Meta’s UK cuts will also affect about 55 jobs across apps such as WhatsApp and Facebook, as well as nearly 60 across its Reality Labs, tasked with delivering the metaverse, and its artificial intelligence teams, according to the internal memo.

Other areas affected by the job cuts included monetisation and advertising, as well as data scientists, designers and user experience researchers.

Three insiders have described the job-cuts strategy in London as a “scattergun approach”, selecting teams at random to be made redundant.

A former engineering manager said: “There is no logical explanation for why certain teams are impacted. Underperformers have kept jobs while high performers have lost jobs just because they happened to be in the wrong team.”

Although staff have been told they could relocate or apply for other roles at Meta, some managers have recommended that at-risk employees start looking for jobs outside the company.
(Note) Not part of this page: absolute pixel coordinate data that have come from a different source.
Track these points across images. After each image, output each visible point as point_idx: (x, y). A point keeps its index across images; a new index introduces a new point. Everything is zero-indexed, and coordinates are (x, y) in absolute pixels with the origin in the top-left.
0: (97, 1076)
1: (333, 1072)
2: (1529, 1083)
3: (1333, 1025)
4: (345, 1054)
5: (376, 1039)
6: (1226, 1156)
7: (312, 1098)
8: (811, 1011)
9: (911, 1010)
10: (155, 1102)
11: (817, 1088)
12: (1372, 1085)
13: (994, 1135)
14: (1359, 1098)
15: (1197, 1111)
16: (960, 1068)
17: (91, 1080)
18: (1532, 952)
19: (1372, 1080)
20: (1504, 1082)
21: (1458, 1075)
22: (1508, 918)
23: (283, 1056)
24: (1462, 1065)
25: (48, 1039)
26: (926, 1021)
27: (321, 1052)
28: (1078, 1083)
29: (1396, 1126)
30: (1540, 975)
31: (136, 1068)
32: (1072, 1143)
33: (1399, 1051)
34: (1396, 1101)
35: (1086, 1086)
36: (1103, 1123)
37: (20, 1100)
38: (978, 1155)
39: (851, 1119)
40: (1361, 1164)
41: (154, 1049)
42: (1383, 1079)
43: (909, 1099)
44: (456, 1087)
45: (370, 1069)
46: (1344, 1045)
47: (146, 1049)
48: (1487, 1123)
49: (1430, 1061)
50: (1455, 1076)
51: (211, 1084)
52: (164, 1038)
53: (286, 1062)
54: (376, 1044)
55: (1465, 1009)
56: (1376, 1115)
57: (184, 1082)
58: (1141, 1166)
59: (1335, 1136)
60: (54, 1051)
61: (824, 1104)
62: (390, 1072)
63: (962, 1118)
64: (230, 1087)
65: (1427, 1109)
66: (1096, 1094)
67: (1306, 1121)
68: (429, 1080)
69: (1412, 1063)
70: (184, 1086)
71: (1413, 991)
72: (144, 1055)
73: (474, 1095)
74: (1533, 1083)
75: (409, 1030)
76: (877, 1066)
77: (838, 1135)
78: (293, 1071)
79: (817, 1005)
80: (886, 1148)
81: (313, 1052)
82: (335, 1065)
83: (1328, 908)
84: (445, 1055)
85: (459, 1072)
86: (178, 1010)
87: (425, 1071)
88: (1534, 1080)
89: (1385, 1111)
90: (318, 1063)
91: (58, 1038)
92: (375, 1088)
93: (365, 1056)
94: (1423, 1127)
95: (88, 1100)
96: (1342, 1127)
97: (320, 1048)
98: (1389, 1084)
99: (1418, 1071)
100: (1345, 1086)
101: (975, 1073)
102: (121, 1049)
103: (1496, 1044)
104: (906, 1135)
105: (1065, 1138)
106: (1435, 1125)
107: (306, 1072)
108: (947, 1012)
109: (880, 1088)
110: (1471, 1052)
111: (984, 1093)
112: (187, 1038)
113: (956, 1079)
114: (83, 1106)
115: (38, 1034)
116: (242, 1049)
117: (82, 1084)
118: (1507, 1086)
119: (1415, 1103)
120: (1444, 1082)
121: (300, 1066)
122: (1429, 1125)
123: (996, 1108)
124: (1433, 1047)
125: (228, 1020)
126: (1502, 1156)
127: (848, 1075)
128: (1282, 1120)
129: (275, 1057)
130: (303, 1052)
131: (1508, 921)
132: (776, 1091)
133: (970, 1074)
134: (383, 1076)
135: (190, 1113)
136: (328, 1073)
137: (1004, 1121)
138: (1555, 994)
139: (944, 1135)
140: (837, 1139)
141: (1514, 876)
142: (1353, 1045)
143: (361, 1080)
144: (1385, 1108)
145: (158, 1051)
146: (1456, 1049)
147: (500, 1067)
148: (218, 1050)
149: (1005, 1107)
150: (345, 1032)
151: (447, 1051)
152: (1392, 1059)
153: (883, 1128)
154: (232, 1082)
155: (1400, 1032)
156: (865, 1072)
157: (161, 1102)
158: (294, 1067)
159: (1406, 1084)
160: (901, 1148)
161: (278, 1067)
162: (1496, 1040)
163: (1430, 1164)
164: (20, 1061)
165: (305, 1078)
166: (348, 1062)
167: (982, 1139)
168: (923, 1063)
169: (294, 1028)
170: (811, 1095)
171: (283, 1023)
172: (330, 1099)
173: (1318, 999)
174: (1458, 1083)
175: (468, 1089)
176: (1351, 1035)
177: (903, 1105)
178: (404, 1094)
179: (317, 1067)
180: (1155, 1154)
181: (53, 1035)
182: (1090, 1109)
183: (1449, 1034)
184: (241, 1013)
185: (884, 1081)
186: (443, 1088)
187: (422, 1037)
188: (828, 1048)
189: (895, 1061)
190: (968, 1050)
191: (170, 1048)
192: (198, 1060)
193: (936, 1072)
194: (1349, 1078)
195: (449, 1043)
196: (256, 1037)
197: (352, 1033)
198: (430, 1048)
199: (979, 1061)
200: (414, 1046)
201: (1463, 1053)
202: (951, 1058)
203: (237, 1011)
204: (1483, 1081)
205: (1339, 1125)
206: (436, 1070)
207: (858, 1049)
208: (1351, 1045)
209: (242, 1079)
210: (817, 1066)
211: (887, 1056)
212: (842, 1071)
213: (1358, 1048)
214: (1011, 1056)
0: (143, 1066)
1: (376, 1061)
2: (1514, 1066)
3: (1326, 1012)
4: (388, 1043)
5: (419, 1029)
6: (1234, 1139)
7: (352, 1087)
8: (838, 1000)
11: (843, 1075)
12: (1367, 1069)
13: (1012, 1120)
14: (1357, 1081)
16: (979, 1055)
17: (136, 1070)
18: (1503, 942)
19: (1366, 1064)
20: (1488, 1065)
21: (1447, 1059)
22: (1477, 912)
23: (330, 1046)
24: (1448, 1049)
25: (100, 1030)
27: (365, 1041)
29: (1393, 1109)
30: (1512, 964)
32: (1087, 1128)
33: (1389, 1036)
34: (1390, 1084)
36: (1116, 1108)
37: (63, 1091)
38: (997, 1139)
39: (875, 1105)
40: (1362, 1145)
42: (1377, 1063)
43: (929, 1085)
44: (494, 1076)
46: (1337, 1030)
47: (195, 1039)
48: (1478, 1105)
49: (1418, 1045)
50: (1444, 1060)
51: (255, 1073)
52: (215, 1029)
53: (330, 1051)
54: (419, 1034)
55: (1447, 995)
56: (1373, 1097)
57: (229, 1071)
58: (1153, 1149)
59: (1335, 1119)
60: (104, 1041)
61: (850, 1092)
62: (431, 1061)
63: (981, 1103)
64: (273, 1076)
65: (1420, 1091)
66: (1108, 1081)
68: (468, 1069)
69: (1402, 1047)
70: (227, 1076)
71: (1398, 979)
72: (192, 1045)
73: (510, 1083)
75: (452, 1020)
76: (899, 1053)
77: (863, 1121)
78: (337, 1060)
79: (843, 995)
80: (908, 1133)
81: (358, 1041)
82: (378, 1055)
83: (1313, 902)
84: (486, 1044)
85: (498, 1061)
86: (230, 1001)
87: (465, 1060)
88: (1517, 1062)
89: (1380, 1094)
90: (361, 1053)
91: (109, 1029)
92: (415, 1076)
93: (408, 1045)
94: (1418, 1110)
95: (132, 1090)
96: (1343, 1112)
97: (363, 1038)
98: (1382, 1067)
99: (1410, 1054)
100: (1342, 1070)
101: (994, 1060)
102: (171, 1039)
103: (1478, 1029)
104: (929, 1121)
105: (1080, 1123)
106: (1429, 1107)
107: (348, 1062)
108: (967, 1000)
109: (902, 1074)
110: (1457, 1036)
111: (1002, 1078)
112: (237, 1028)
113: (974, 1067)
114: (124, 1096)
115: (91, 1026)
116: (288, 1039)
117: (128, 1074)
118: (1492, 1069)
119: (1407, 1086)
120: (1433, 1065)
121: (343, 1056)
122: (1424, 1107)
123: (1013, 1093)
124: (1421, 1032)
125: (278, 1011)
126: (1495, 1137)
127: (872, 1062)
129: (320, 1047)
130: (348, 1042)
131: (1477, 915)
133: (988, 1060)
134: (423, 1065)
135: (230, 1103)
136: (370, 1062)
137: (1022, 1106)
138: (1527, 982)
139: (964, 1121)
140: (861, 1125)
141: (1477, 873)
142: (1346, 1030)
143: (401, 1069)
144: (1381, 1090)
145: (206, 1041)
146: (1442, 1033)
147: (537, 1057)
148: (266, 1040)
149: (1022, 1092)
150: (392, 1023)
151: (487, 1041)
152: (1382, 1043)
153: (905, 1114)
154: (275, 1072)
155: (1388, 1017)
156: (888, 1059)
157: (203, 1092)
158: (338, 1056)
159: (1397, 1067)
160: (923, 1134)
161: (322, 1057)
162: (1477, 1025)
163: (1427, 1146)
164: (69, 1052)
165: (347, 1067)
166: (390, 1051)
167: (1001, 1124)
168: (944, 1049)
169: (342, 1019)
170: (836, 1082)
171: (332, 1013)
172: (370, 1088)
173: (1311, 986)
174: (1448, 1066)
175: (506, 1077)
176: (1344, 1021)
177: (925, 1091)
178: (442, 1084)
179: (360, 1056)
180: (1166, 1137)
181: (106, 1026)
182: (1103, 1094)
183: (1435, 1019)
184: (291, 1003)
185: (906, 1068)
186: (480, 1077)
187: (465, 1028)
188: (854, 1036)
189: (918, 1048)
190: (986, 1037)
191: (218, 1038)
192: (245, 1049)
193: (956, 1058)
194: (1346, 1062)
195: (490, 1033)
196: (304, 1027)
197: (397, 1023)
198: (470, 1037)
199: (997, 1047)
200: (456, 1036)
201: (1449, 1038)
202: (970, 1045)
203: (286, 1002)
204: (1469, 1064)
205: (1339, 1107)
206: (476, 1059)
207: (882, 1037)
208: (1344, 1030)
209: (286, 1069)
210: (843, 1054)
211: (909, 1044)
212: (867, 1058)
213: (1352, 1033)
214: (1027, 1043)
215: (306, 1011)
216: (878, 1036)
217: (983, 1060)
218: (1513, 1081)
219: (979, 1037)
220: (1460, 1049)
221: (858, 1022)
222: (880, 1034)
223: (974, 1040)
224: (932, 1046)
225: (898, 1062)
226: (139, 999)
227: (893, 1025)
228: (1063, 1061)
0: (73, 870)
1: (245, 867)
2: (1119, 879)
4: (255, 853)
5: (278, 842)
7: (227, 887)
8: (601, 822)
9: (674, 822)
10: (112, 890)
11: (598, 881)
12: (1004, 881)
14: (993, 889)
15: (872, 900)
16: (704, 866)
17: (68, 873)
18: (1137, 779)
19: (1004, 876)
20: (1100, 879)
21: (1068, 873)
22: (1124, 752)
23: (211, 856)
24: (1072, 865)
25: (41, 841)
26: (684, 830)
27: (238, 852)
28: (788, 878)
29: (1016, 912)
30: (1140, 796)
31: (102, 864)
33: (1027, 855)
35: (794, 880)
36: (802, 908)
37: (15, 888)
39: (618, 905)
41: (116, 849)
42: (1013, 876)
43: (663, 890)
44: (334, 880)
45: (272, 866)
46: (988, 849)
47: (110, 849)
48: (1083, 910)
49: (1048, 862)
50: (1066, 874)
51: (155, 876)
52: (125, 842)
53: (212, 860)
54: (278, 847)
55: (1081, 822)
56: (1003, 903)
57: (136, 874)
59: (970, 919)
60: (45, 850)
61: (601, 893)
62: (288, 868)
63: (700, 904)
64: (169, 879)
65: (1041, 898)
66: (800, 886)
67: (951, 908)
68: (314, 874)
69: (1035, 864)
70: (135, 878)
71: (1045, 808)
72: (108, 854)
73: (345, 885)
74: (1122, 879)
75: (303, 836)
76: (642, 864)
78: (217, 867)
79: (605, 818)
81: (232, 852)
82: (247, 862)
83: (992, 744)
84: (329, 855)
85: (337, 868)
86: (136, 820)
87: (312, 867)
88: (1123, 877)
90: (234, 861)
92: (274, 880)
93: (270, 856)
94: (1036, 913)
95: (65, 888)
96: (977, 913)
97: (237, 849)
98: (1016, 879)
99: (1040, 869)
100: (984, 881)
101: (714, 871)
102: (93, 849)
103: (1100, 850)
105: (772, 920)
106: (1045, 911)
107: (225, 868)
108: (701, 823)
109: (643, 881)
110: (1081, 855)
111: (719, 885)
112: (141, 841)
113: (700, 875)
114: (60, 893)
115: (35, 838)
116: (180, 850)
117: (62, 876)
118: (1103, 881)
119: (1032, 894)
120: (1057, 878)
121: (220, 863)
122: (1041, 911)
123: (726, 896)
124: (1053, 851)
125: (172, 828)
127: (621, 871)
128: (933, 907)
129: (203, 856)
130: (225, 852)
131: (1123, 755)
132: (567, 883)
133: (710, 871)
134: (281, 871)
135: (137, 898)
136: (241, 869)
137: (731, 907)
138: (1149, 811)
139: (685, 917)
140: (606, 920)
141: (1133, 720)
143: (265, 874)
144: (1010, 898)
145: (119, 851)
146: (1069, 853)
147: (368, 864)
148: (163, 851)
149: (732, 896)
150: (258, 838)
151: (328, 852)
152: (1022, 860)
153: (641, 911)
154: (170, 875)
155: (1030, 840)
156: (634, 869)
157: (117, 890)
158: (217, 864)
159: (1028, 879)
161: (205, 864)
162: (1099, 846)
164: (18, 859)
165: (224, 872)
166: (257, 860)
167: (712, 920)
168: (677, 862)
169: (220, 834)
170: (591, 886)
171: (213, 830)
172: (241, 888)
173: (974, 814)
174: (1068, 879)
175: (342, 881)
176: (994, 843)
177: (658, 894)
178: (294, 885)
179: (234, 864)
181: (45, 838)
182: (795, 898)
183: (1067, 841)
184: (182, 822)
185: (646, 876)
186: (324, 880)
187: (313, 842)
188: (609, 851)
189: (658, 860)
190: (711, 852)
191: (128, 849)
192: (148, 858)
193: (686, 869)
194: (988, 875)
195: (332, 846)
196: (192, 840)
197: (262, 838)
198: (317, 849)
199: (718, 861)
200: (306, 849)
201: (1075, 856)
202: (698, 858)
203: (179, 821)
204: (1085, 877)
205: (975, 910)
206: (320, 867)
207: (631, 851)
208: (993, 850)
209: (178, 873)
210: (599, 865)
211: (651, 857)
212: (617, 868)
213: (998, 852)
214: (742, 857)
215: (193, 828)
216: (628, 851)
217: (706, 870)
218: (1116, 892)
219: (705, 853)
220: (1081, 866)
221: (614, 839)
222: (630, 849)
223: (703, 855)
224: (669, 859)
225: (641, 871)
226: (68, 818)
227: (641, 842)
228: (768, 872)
A consultation process has been launched to specify which staff will remain at the group.

“We do not feel that secure,” said one Instagram employee who is considering moving but is concerned about having a work visa tied to Meta during a period of instability.

Instagram’s London office was its first international building, established in 2013. Since then, the city has become an important location for Meta, home to its biggest engineering base outside the US.
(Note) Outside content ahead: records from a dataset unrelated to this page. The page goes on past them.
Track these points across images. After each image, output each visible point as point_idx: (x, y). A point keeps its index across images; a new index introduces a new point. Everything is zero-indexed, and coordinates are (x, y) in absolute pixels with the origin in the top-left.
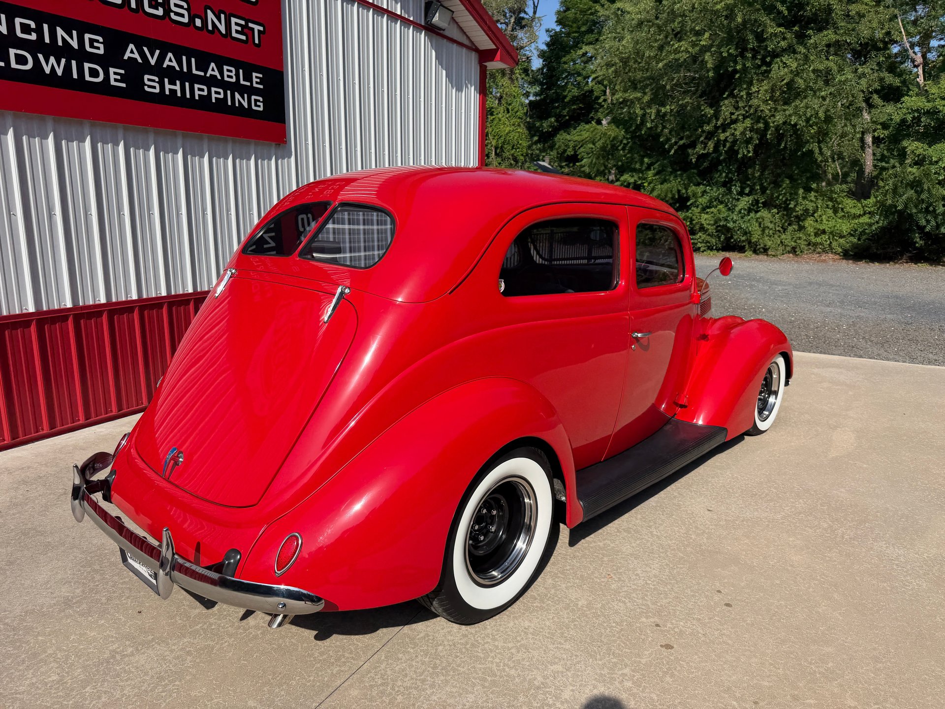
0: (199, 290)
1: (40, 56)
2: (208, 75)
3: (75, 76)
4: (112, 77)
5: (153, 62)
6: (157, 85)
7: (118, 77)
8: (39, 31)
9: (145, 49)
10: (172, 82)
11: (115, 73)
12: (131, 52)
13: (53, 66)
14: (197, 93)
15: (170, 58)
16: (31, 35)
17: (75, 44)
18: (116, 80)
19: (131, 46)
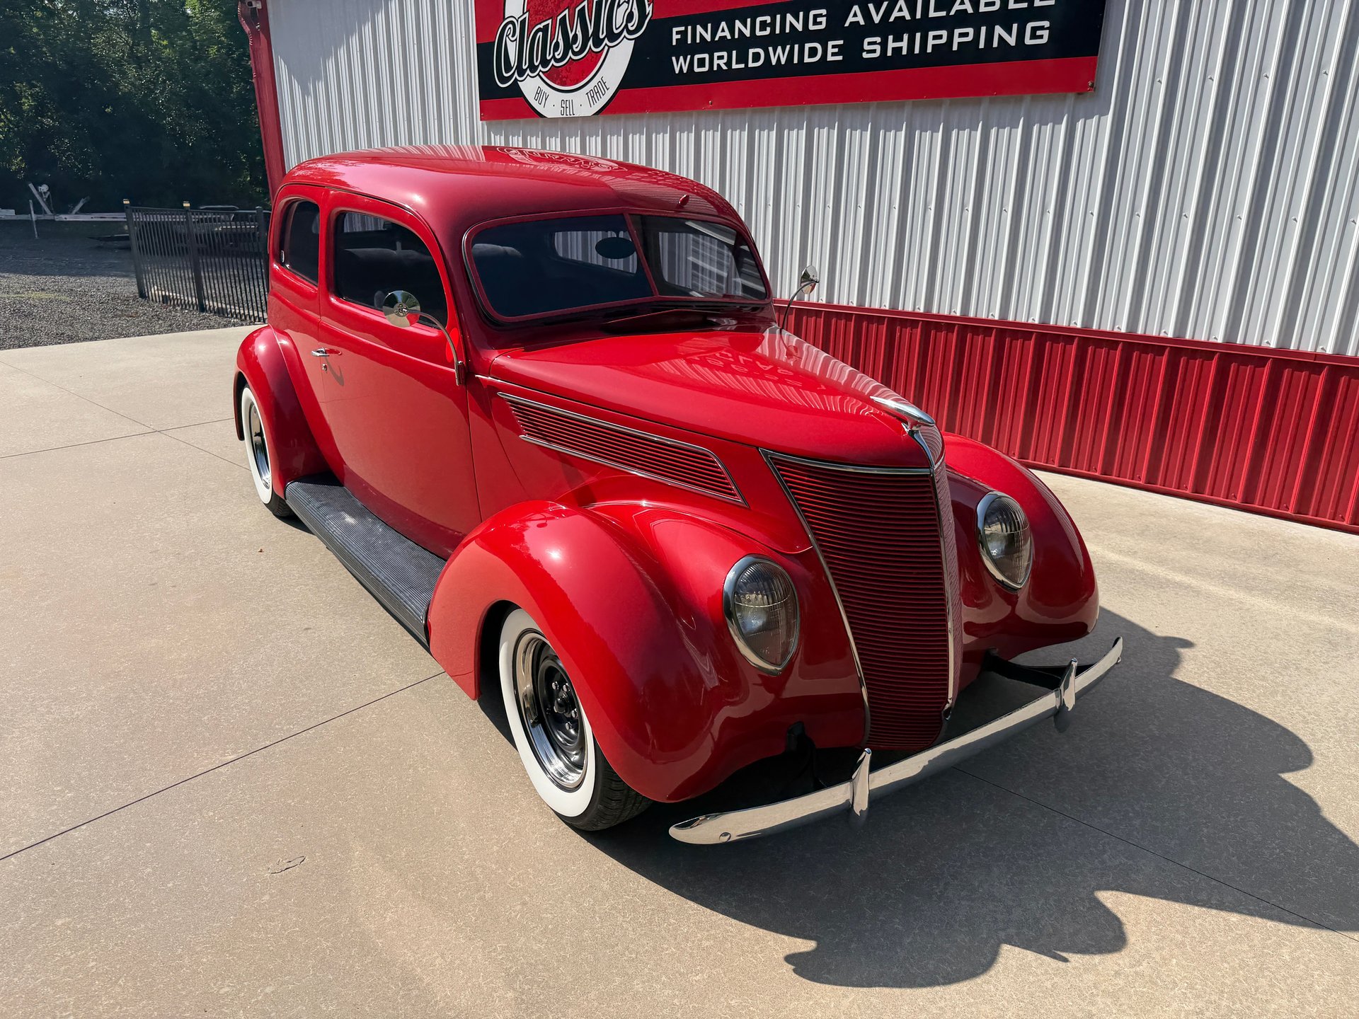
0: (900, 309)
1: (771, 49)
2: (952, 13)
3: (796, 61)
4: (830, 50)
5: (877, 19)
6: (878, 48)
7: (836, 50)
8: (773, 25)
9: (871, 6)
10: (898, 38)
11: (834, 47)
12: (855, 16)
13: (779, 57)
14: (931, 42)
15: (901, 7)
16: (766, 30)
17: (799, 27)
18: (833, 54)
19: (856, 8)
Mosseri joined Facebook in 2008 and led the team that developed its news feed. He was made head of Instagram in 2018 when the app’s original co-founders quit the company.
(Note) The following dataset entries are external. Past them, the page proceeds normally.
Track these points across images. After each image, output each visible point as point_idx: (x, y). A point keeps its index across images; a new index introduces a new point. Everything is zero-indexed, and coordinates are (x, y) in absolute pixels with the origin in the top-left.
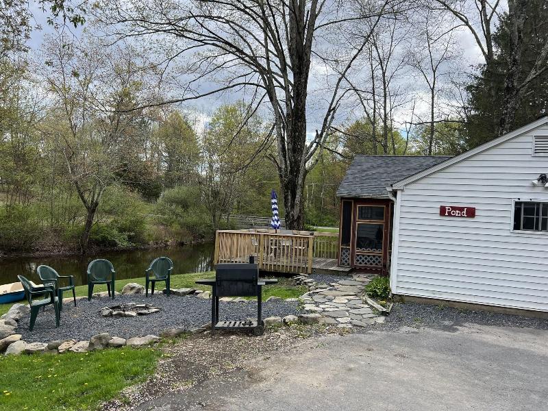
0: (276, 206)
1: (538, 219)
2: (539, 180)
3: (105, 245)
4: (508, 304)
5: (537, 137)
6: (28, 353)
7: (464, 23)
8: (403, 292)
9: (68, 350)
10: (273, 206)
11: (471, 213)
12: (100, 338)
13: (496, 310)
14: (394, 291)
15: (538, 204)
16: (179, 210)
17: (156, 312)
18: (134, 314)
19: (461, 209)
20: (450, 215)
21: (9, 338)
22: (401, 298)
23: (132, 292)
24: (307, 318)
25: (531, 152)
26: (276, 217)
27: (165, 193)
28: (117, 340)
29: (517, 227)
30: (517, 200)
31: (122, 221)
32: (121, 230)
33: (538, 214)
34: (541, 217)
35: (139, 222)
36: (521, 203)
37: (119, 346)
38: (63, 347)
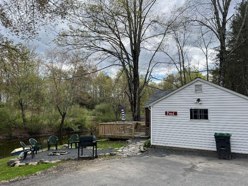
0: (123, 112)
1: (198, 115)
2: (197, 101)
3: (70, 130)
4: (191, 147)
5: (196, 85)
6: (20, 166)
7: (211, 30)
8: (155, 144)
9: (31, 165)
10: (122, 113)
11: (176, 114)
12: (41, 161)
13: (187, 149)
14: (152, 144)
15: (198, 109)
16: (101, 114)
17: (67, 154)
18: (59, 154)
19: (172, 112)
20: (169, 115)
21: (16, 162)
22: (154, 147)
23: (65, 148)
24: (112, 154)
25: (194, 91)
26: (123, 117)
27: (97, 107)
28: (47, 161)
29: (191, 118)
30: (191, 108)
31: (77, 120)
32: (76, 124)
33: (198, 113)
34: (199, 114)
35: (83, 120)
36: (192, 109)
37: (47, 163)
38: (30, 164)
His ambitions included hiring a large team with several layers of seniority, but these hopes were crushed after Zuckerberg vowed in February to slash “middle managers . . . to make decisions faster”.

The result has been jumbled teams working in different countries, with an unclear line of command, and morale at an all-time low with very little work getting done, according to several current employees.

“Mark has an emphasis on being face to face. He wants people back in the office under his control,” one Instagram employee said.

Despite this, Meta has been “shrinking” its “real estate footprint” to cut costs and reduced its presence in leased offices in the US. While it opened new offices in King’s Cross in central London in March last year, it is looking to sublet a 310,000 square-feet office in Fitzrovia that it leased in 2021 and never moved into.